Sundays at the Cemetery
When I was growing up, Sundays afternoons, after mass, were reserved for a family outing. Many families in the neighborhood would go to the beach, a ball game, or visit the relatives. Dad used to take us to visit the relatives too – with one minor difference. They were all dead! I know this might sound a bit bizarre, but we all have our quirks.
The Kampfschultes had lived in the area for 75 years and being German, they all went to the German parish, St. Mary’s on what was known as the West Side of town. They all they were all buried at the same cemetery affiliated with St. Mary’s which was Mount Calvary. Dad to his everlasting regret, moved to the south end of town, where my mom grew up, to please her, when they got married. Many Sundays, he would make the pilgrimage back to the West Side, with us in tow.
We never went directly to the cemetery. The route wound past all the old family homes, and the neighborhood where my dad grew up in on the circuitous route to Mt. Calvary. The last place we always went by before reaching the promised land was the local A and P where Dad never tired of saying he worked there for a dollar a day and of course was glad to get it.

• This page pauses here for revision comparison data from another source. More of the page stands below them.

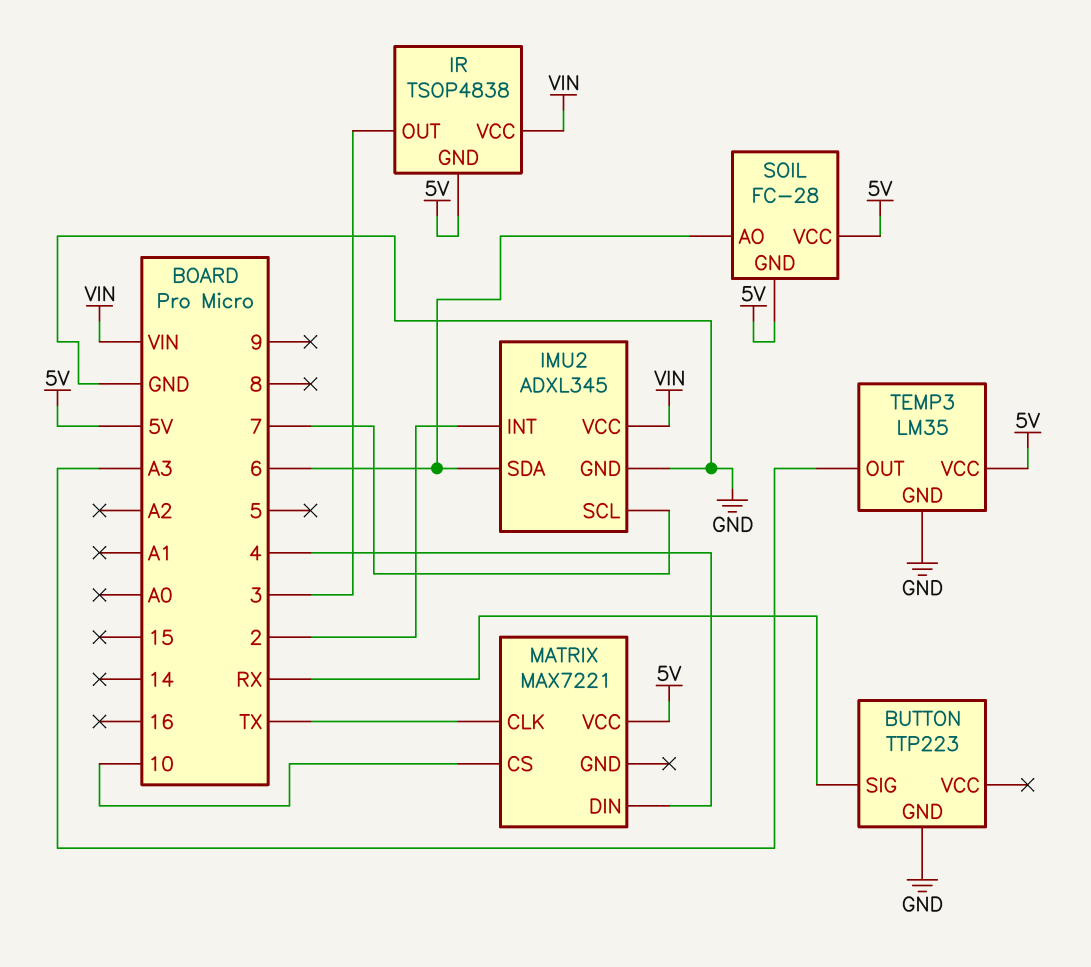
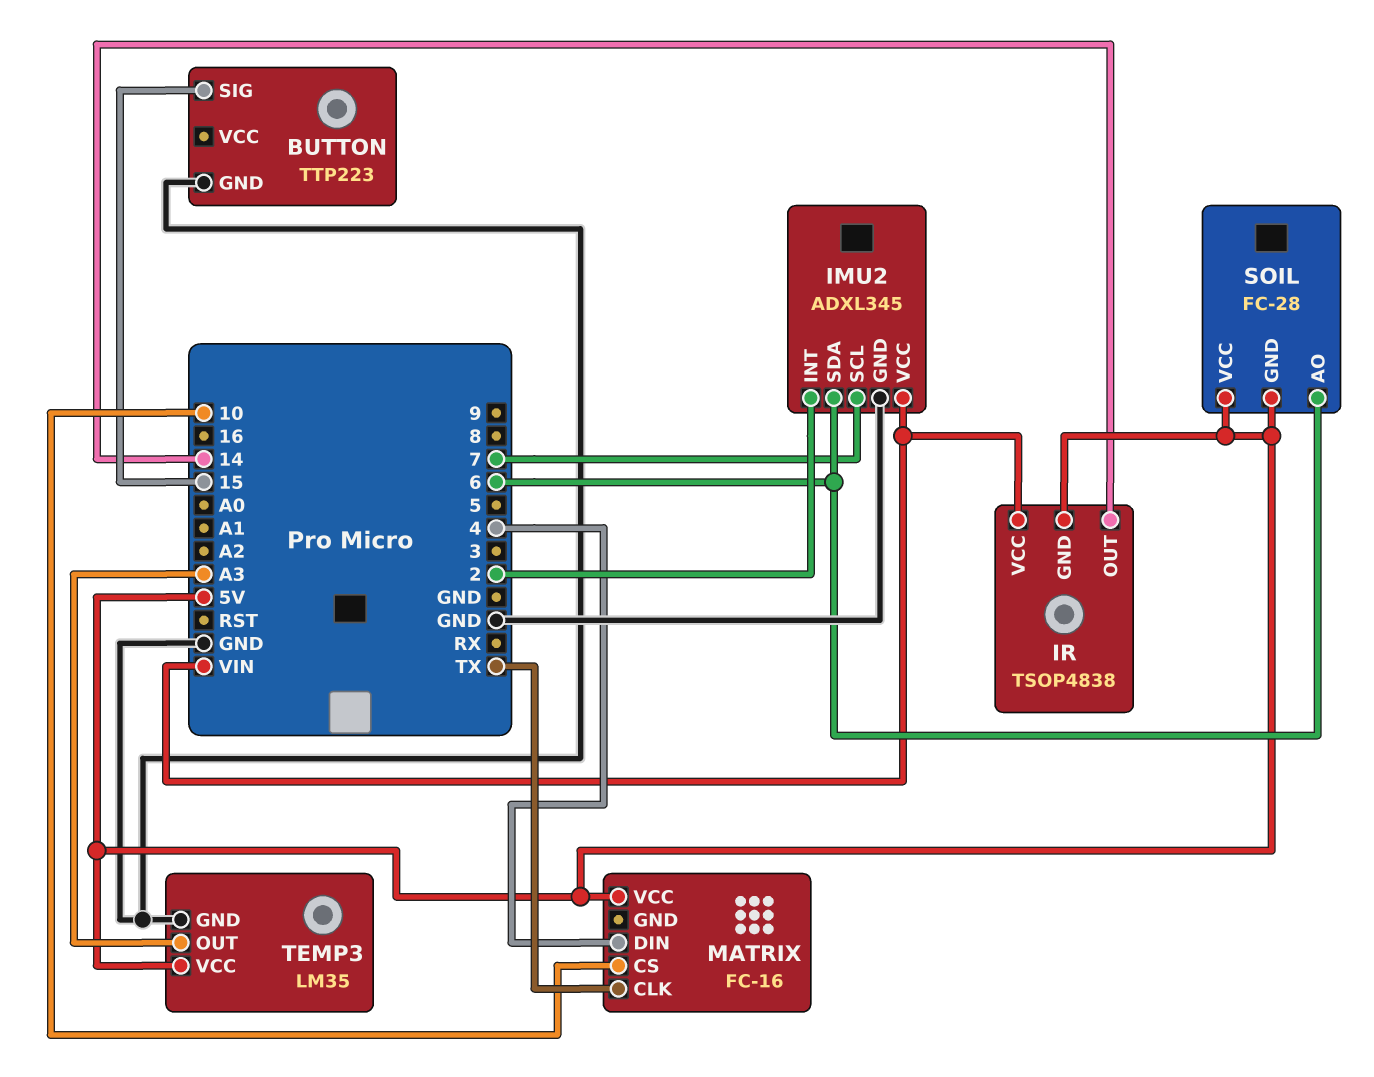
BUTTON pin SIG: RX -> 15
IR pin OUT: 3 -> 14
MATRIX: MAX7221 -> FC-16

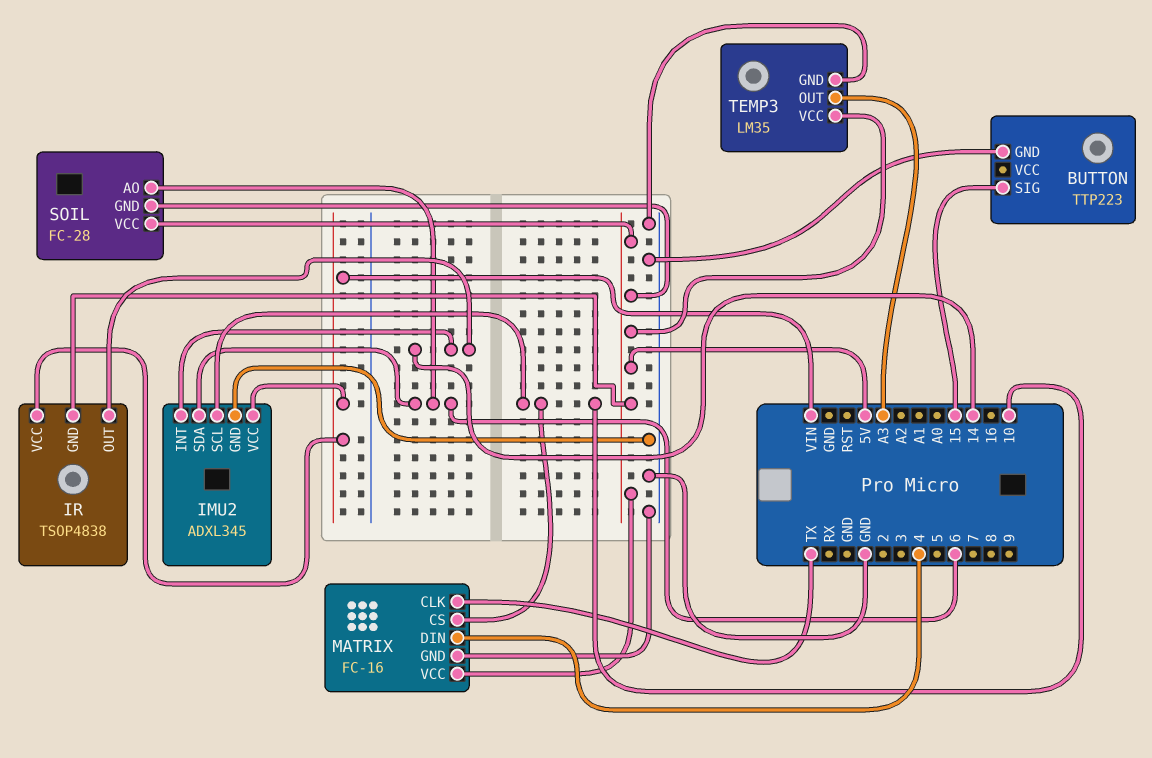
IMU2 pin INT: 2 -> 14
IMU2 pin SCL: 7 -> 10
MATRIX pin GND: none -> GND

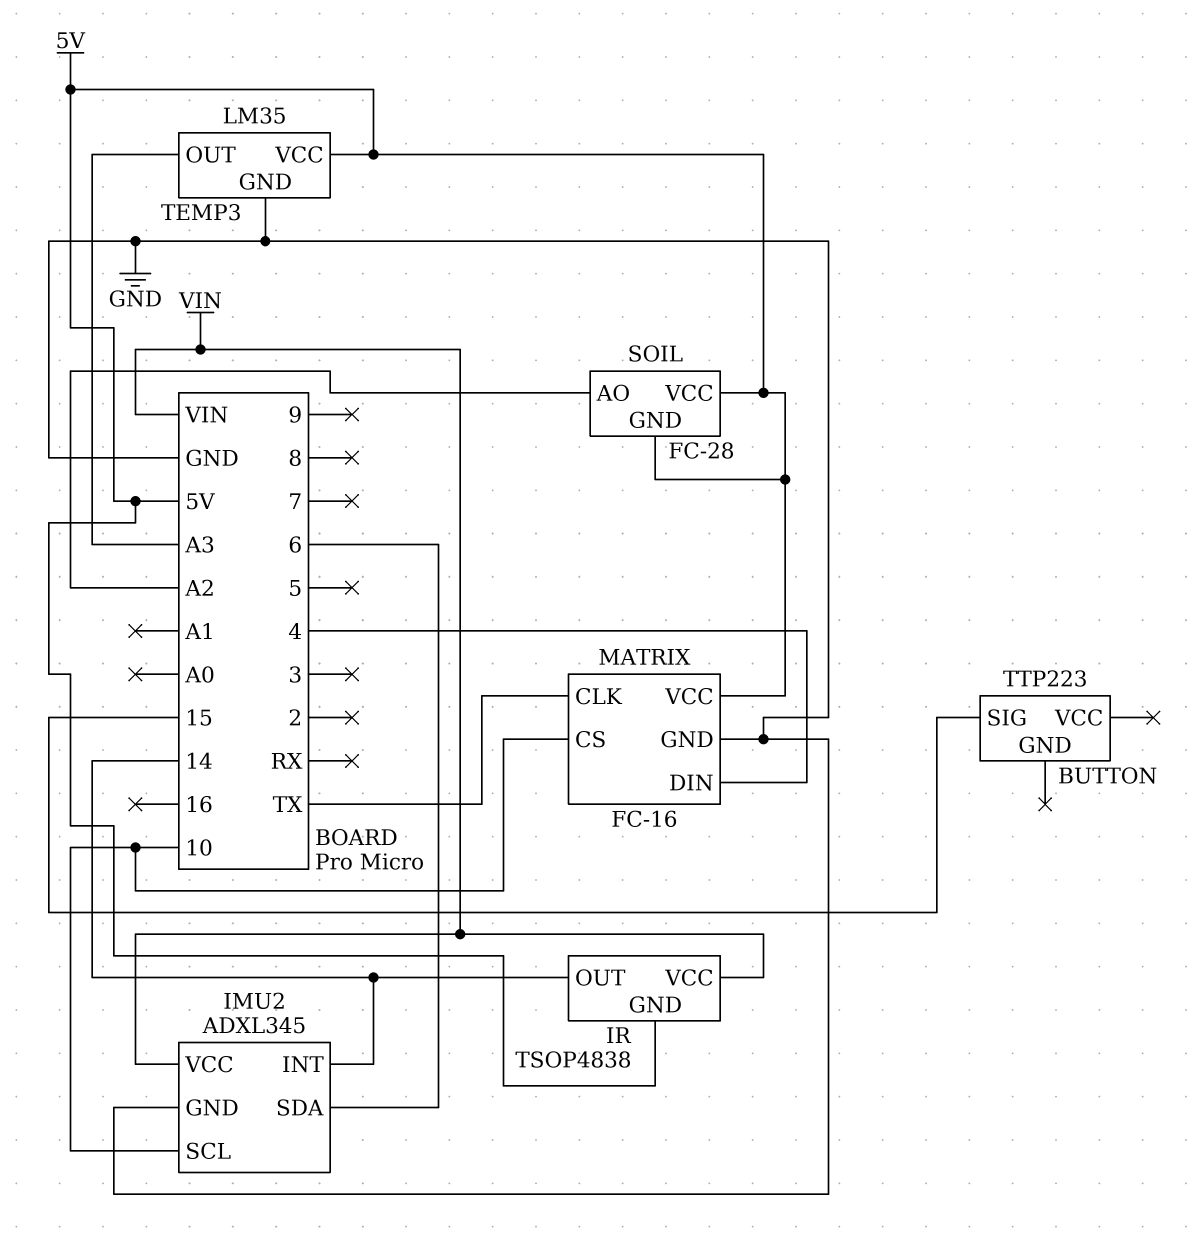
BUTTON pin GND: GND -> none
SOIL pin AO: 6 -> A2

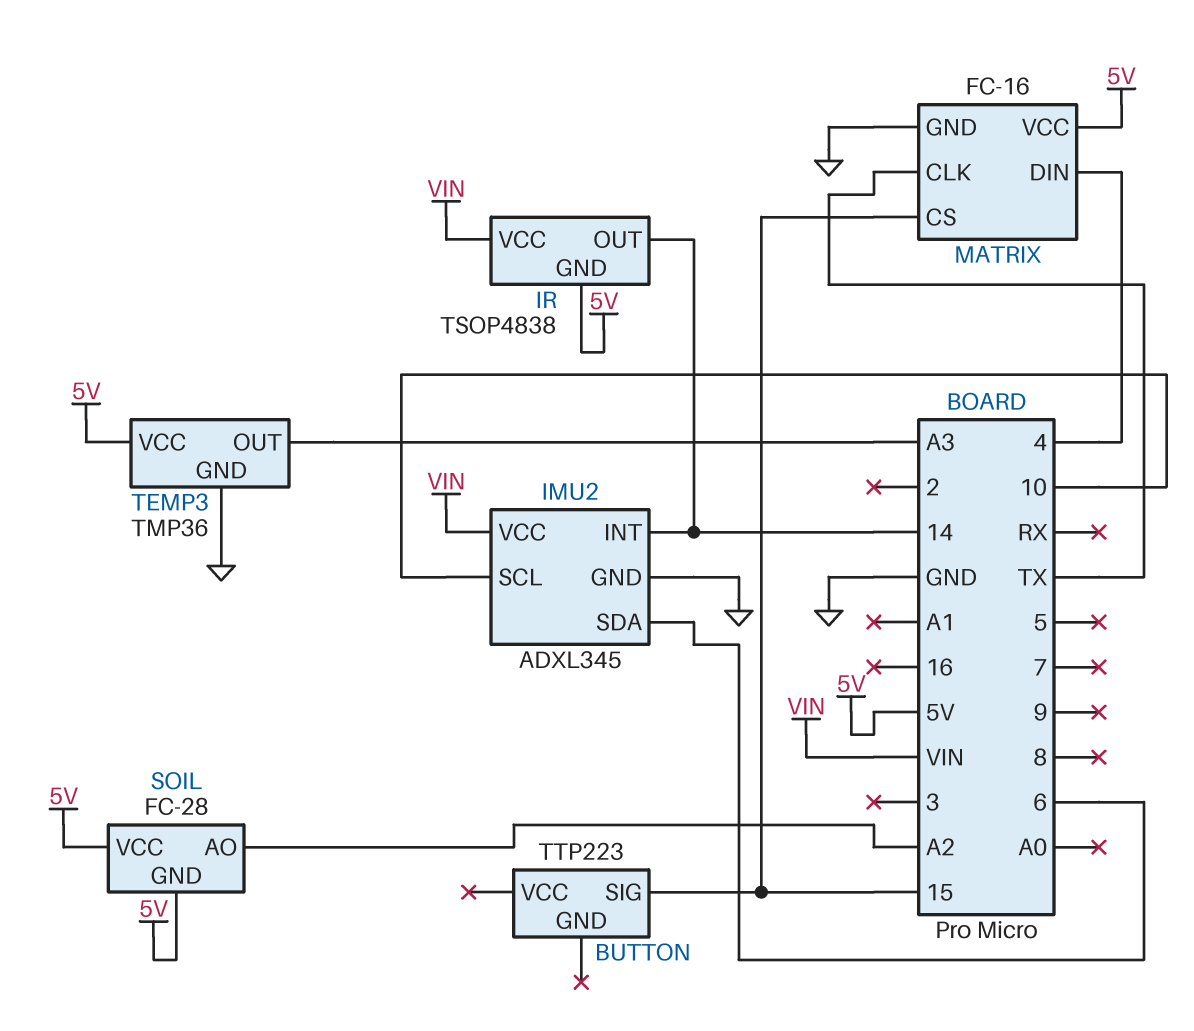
MATRIX pin CS: 10 -> 15
TEMP3: LM35 -> TMP36

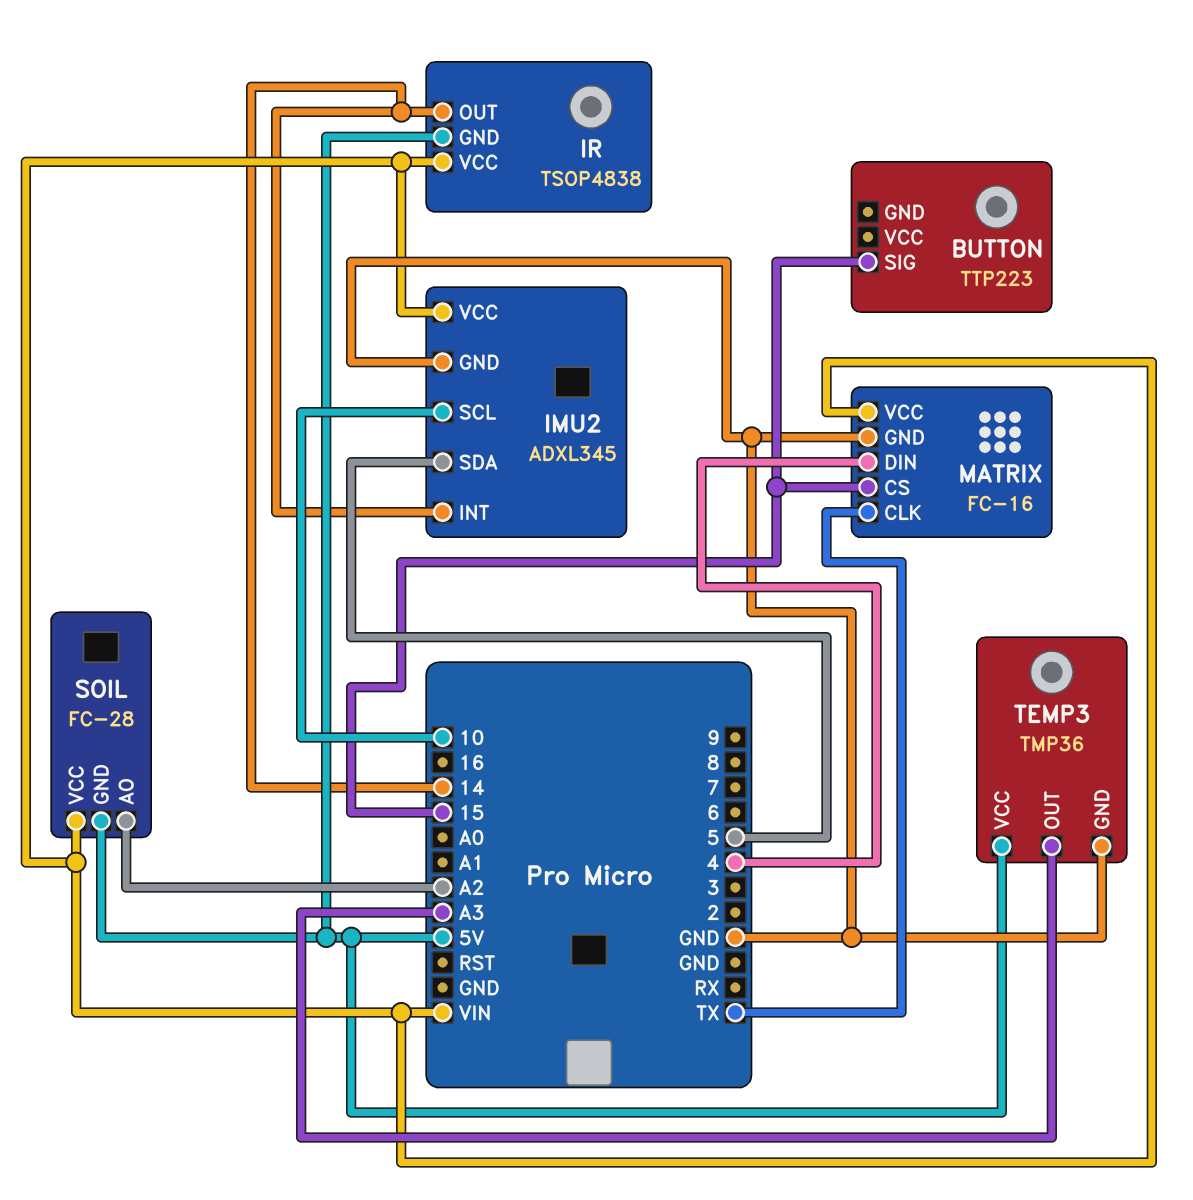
IMU2 pin SDA: 6 -> 5
MATRIX pin VCC: 5V -> VIN
SOIL pin VCC: 5V -> VIN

I was the caboose in the family and by the time I came along Dad’s parents were safely interned at Mt. Calvary along with most of their generation. They were just names to me – that is until I was old enough to go on the Mt. Calvary tour. We would park the car and start our hike among the gravestones, with Dad narrating a story of each relative we passed along the way, mixed in with a history of the times. There were Dad’s infant cousins who died in the 1918 flu epidemic and his eccentric Aunt Clara, who lived with them for a while when times were tough in the Depression. Close by was my infamous Uncle Frank who had a poker game in his basement six nights a week. He reserved the seventh night to spend time with his wife. After she died, the game moved up to the kitchen and it went seven nights a week. Of course he made his own brew during Prohibition. The list of the relatives and the stories that went with them were endless. There was always a humorous antidote attached to each one.
Dad had a well deserved reputation for being frugal. Taking the family to the cemetery for a Sunday afternoon outing, only added to that reputation. In retrospect, it did save him a few pennies, but more importantly it gave him a chance to connect us with a previous generation. Right along with the Uncle Frank stories there were the stories of how close the family was, how they constantly helped each other out, and how everyone was accepted for who they were. Above all how much fun they had even in the depths of the Depression. The constant thread was that family is number one priority. Those gravestones and the stories that went with them served as guideposts for me when raising my own family many years later.
I must confess I did it with my own kids, although not quite so frequently, when they were younger. One difference was that my wife insisted that I stop for an ice cream cone on the way home, so the frugal memory would not be as strong with my kids as it was with me. Something must have stuck, because just last week my adult son called up and said next time he came to town he wanted to go to the cemetery. The stories and the location of the gravestones were starting to fade and he didn’t want to lose them. The beat goes on! That is why I believe in Sundays at the cemetery!